▶ **QUOTED PASSAGE**
▼

Studio album by Barclay James Harvest
- Released: 5 February 1971
- Recorded: 9 October – 25 November 1970
- Studios: EMI Studios, London
- Genres: Progressive rock, art rock, symphonic rock
- Length: 40:21 (LP) 61:02 (expanded CD)
- Labels: Harvest (UK) Sire (USA)
- Producer: Norman Smith

Barclay James Harvest chronology
| Barclay James Harvest (1970) | Once Again (1971) | Barclay James Harvest and Other Short Stories (1971) |

= Once Again (Barclay James Harvest album) =

Once Again was the second album released by Barclay James Harvest, in early 1971. As was the case with their other early albums, it was recorded with a full orchestra.

On the track "Galadriel", Lees played John Lennon's Epiphone Casino guitar, an event later recounted in a song on the band's 1990 album Welcome To The Show titled "John Lennon's Guitar".

In an interview with Songfacts, Keith Domone (official biographer of Barclay James Harvest with his wife Monika) said John Lees wrote "Mocking Bird" back in 1968 while he was living with the parents of his future wife, Olwen. The song is based on a musical phrase from "Pools Of Blue", which he wrote around the same time.

In the Q & Mojo Classic Special Edition ‘’Pink Floyd & The Story of Prog Rock’’, the album came #39 in its list of "40 Cosmic Rock Albums".

Professional ratings
Review scores
| Source | Rating |
| AllMusic | Star Half star |

==Track listing==
The credits on the original liner notes are incorrect, titles being attributed to the band as a whole. The credits shown here are the actual composers.

- Side one
1. "She Said" (Les Holroyd, John Lees, Mel Pritchard, Stuart Wolstenholme) – 8:21
2. "Happy Old World" (Wolstenholme) – 4:40
3. "Song for Dying" (Lees) – 5:02
4. "Galadriel" (Lees) – 3:14

- Side two
5. - "Mocking Bird" (Lees) – 6:39
6. "Vanessa Simmons" (Lees) – 3:45
7. "Ball And Chain" (Wolstenholme) – 4:49
8. "Lady Loves" (Lees) – 4:07
===Reissue (2002)===
- Bonus tracks
Once Again was remastered and reissued by Harvest in 2002 with five bonus tracks: 2 outtakes and 3 from the 1973 quadrophonic mix of the album.

▲

Stored data entries
▼

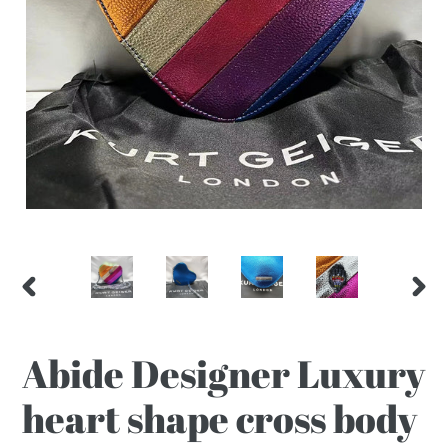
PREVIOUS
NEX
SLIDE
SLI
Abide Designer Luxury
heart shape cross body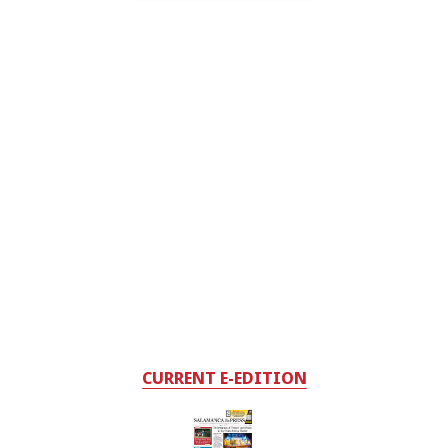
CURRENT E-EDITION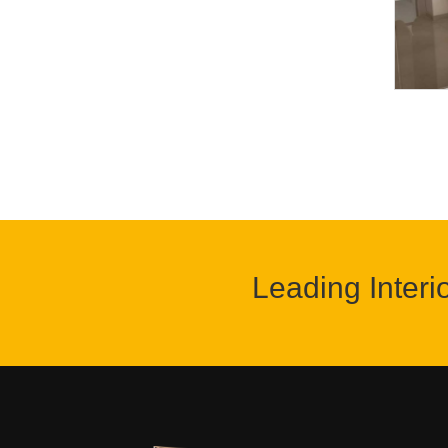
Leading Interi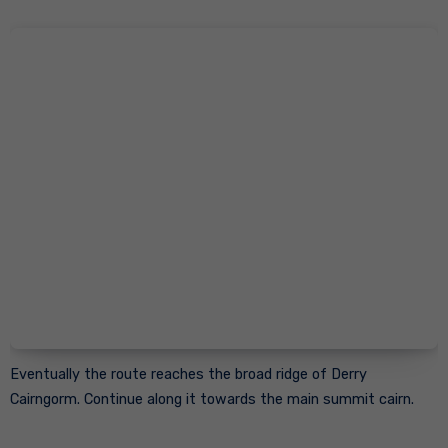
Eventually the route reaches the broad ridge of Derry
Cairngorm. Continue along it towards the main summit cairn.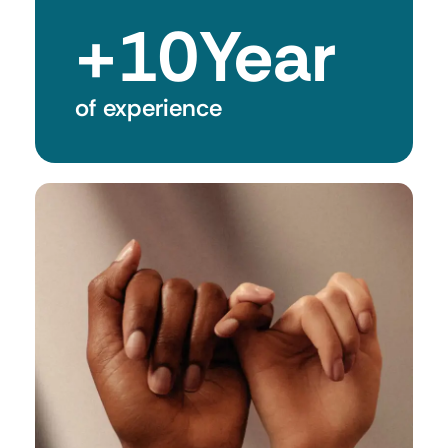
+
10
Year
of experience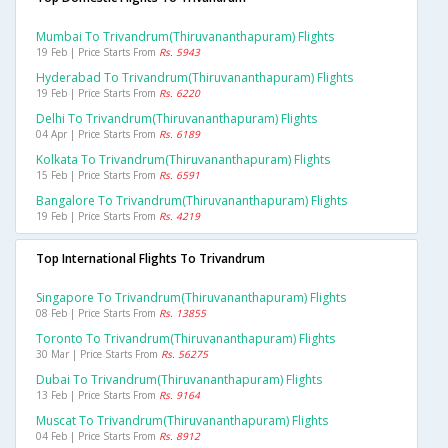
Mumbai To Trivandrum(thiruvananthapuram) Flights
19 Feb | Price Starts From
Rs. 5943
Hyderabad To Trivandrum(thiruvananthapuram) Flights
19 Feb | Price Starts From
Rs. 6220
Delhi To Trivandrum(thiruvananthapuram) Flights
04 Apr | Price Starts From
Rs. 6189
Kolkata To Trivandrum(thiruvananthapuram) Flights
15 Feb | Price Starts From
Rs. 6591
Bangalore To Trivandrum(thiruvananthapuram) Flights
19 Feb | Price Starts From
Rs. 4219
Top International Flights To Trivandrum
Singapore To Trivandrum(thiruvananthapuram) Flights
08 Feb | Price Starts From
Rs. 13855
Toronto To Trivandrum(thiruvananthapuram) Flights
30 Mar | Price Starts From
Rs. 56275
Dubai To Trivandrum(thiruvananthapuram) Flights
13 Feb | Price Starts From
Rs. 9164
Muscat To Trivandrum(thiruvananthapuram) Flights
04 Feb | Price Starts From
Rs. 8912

▲
▼

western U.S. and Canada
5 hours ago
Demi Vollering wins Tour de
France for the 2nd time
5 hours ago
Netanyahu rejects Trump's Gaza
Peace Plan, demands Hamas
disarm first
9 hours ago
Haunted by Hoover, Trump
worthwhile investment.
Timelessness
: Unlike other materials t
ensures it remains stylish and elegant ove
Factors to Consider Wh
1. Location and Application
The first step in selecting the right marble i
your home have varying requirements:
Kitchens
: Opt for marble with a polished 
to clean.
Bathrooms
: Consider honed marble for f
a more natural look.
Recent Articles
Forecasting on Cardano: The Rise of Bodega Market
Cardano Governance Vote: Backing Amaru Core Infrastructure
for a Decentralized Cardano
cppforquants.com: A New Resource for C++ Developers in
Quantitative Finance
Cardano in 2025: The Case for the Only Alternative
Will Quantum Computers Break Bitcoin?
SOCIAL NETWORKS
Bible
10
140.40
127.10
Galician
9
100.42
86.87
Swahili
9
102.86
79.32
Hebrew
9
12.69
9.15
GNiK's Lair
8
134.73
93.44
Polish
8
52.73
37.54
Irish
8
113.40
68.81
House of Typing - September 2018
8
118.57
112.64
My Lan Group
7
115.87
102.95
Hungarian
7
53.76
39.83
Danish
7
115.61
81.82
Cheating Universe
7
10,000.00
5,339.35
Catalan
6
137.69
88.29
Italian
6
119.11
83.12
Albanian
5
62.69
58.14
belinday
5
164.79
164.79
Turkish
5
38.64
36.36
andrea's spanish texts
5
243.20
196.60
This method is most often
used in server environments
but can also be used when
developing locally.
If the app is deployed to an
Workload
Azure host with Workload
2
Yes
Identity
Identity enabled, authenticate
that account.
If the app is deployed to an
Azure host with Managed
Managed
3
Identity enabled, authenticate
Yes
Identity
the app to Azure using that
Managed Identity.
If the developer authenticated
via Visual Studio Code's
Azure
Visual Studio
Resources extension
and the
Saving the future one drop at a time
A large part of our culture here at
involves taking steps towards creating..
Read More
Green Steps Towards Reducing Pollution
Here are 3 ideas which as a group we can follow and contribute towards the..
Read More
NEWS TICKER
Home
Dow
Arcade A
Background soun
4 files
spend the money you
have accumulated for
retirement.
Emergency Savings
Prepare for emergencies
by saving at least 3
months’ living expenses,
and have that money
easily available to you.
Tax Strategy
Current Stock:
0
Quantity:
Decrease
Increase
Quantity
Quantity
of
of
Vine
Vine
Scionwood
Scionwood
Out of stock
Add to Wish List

▲
▼

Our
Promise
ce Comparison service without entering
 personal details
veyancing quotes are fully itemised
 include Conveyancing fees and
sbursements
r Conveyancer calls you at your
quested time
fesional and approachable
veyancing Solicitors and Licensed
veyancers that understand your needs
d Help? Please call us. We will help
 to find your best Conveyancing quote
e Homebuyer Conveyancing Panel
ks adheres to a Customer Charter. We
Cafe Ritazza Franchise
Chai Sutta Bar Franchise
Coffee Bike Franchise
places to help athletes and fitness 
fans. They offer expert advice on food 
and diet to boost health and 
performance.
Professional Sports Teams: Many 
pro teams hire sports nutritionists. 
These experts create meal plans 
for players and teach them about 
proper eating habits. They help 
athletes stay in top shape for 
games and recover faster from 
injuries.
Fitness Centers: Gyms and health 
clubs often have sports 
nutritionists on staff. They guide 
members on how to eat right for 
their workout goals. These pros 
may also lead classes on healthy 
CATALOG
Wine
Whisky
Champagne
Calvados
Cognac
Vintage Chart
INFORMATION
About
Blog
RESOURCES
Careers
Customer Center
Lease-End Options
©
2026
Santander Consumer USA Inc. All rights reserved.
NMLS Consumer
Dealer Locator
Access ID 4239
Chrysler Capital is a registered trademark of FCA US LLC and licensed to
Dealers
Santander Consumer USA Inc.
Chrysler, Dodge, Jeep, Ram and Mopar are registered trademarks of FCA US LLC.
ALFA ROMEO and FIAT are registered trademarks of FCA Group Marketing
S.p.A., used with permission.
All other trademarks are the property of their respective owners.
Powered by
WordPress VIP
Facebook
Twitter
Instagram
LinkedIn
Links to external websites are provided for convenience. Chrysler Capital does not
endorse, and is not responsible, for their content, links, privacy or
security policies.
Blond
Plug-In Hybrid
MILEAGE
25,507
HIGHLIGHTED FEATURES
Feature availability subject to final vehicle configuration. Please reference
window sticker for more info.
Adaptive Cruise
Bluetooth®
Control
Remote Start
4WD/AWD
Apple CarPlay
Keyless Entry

▲

▶ **TRY IT**
In the page on the album Once Again, why do the track listing's songwriter credits differ from those on the original liner notes? Answer in one to three sentences.

▶ **RESPONSE FOR THIS EXERCISE**
The original liner notes got the credits wrong and gave every title to the band as a whole. The track listing instead names the songs' actual composers.